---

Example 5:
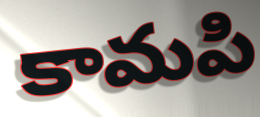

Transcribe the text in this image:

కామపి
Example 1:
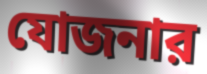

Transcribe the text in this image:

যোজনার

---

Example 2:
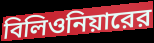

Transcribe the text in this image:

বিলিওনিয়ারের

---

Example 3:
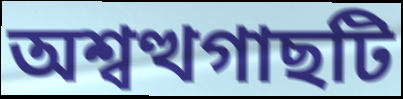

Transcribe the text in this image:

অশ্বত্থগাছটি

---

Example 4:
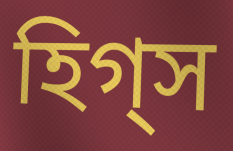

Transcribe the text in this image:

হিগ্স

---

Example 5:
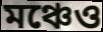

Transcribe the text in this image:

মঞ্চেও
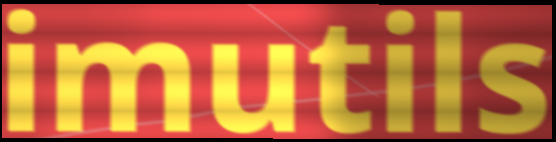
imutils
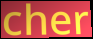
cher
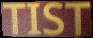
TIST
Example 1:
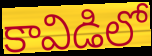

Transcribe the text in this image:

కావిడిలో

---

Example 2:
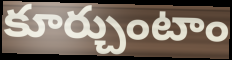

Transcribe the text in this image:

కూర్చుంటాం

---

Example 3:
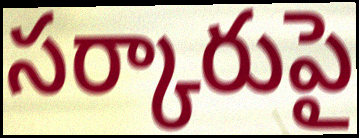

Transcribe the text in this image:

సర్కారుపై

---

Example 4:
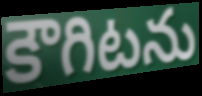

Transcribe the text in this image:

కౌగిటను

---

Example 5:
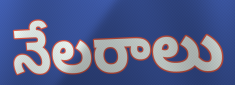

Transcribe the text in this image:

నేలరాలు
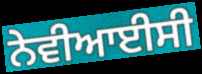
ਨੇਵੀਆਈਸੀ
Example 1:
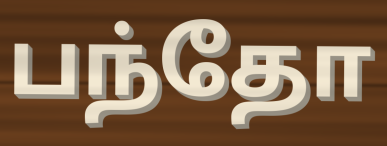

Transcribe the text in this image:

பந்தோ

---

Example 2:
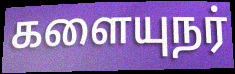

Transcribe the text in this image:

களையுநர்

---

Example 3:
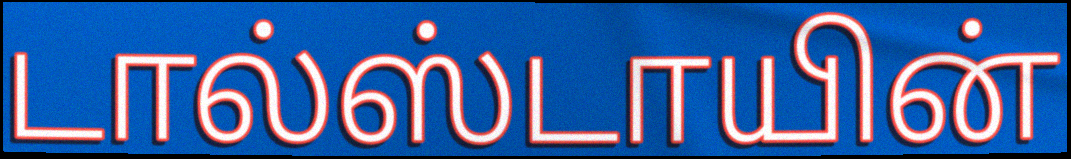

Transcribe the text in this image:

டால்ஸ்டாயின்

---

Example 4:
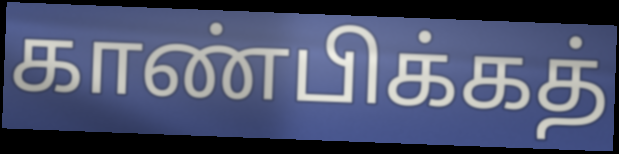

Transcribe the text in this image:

——

» **Aim of the task**: A word-for-word copy of the listing is needed. It must not include the pictures.

» **Exercise answer**:
---

Example 5:

Transcribe the text in this image:

కామపి
Example 1:

Transcribe the text in this image:

যোজনার

---

Example 2:

Transcribe the text in this image:

বিলিওনিয়ারের

---

Example 3:

Transcribe the text in this image:

অশ্বত্থগাছটি

---

Example 4:

Transcribe the text in this image:

হিগ্স

---

Example 5:

Transcribe the text in this image:

মঞ্চেও
imutils
cher
TIST
Example 1:

Transcribe the text in this image:

కావిడిలో

---

Example 2:

Transcribe the text in this image:

కూర్చుంటాం

---

Example 3:

Transcribe the text in this image:

సర్కారుపై

---

Example 4:

Transcribe the text in this image:

కౌగిటను

---

Example 5:

Transcribe the text in this image:

నేలరాలు
ਨੇਵੀਆਈਸੀ
Example 1:

Transcribe the text in this image:

பந்தோ

---

Example 2:

Transcribe the text in this image:

களையுநர்

---

Example 3:

Transcribe the text in this image:

டால்ஸ்டாயின்

---

Example 4:

Transcribe the text in this image:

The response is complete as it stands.